When looking at whether a company is a going concern, the amount of debt a company carries is important and the ability to service the debt. The use of debt-equity ratio and the current ratio can help with this. Another consideration is the amount of cash relative to debt.

When you scan the market for these types of criteria that includes a relatively attractive dividend yield, it becomes clear really fast that many large cap companies are not in a great position to meet the criteria. As you start to look at small to mid-cap companies the number of companies expands.

The following list of companies pay a dividend yield of 3% or higher, have low debt and relatively high cash-to-debt levels.

High Yield Stock #1: PetMed Express, Inc (PETS)

PetMed Express is a $659 million company that markets prescription and non-prescription pet medications, and other health products for dogs and cats, direct to the consumer. In an environment where going to the store is more complicated, you could say this stock falls into a category of social distancing companies.

PETS pays a 3.3% dividend yield and has grown its dividend at a rate of 10.8% a year for the previous five years. The company has no debt and maintains a current ratio of 5.3.

The current valuation for PETS is a little on the higher side, but the dividend yield is still compelling. A consideration for improving your price and a higher dividend is through selling puts. The 17 JUL 20 $25 put can be sold for around $0.95. If the stock stays above $25 by expiration you keep the $0.95 or 4% ROR. If the stock falls, you buy the stock at $25 for a net cost basis of $24.05 and a 4.6% yield.

High Yield Stock #2: Silicon Motion Technology Corp. (SIMO)

Silicon Motion is a $155.6 million company that provides negative-AND (NAND) flash controllers for Solid State Drives (SSDs) and other solid state storage devices. The semiconductor space is more cyclical, but the use of flash technology is likely to continue as the age of the Internet of Things (IoT) only continues to grow.

SIMO pays a 3.14% dividend yield and has grown its dividend at a rate of 19.2% a year for the previous five years. The company has no debt and has a current ratio of 4.53.

Similar to PETS, SIMO would be more attractive at a lower price and higher yield as a dividend investor. The 17 JUL 20 $35 put can be sold for around $1.10. If the stock stays above $35 by expiration you keep the $1.10 or 3.2% ROR. If the stock falls, you buy the stock at $35 for a net cost basis of $33.90 and a 4.1% yield.

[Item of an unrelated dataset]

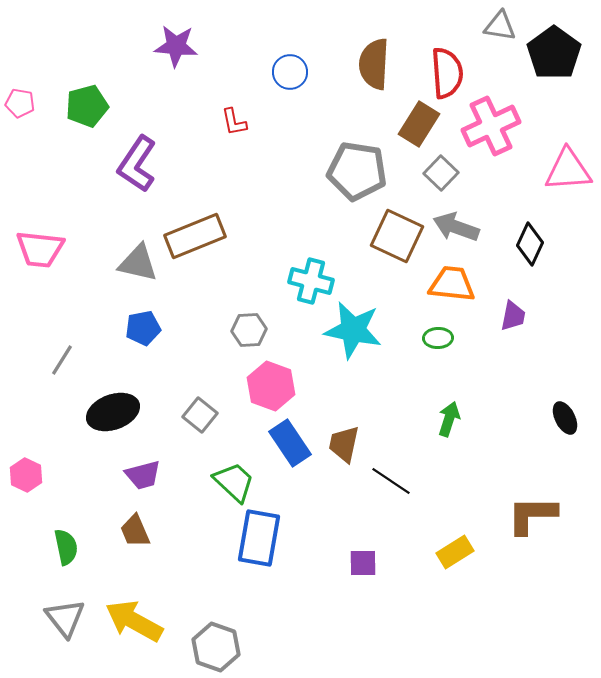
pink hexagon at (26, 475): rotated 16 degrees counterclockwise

High Yield Stock #3: Medifast Inc (MED)

Medifast is a $1.03 billion company that produces, distributes, and sells weight loss, weight management, and healthy living products, and other consumable health and nutritional products. This is another company that can operate in the current climate and could be considered a social distancing company.

MED pays a 4.29% dividend yield and has grown its dividend at a rate of 46.7% a year for the previous three years. The company has a debt/equity ratio of 0.12, a cash/debt ratio of 8.22 and a current ratio of 1.97.

From a valuation standpoint, MED is trading near historic lows and has an attractive price-to-yield relationship. If you're looking to buy MED at a lower price the 17 JUL 20 $75 put can be sold for around $3.90. If the stock stays above $75 by expiration you keep the $3.90 or % ROR. If the stock falls, you buy the stock at $75 for a net cost basis of $71.10 and a 6.3% yield.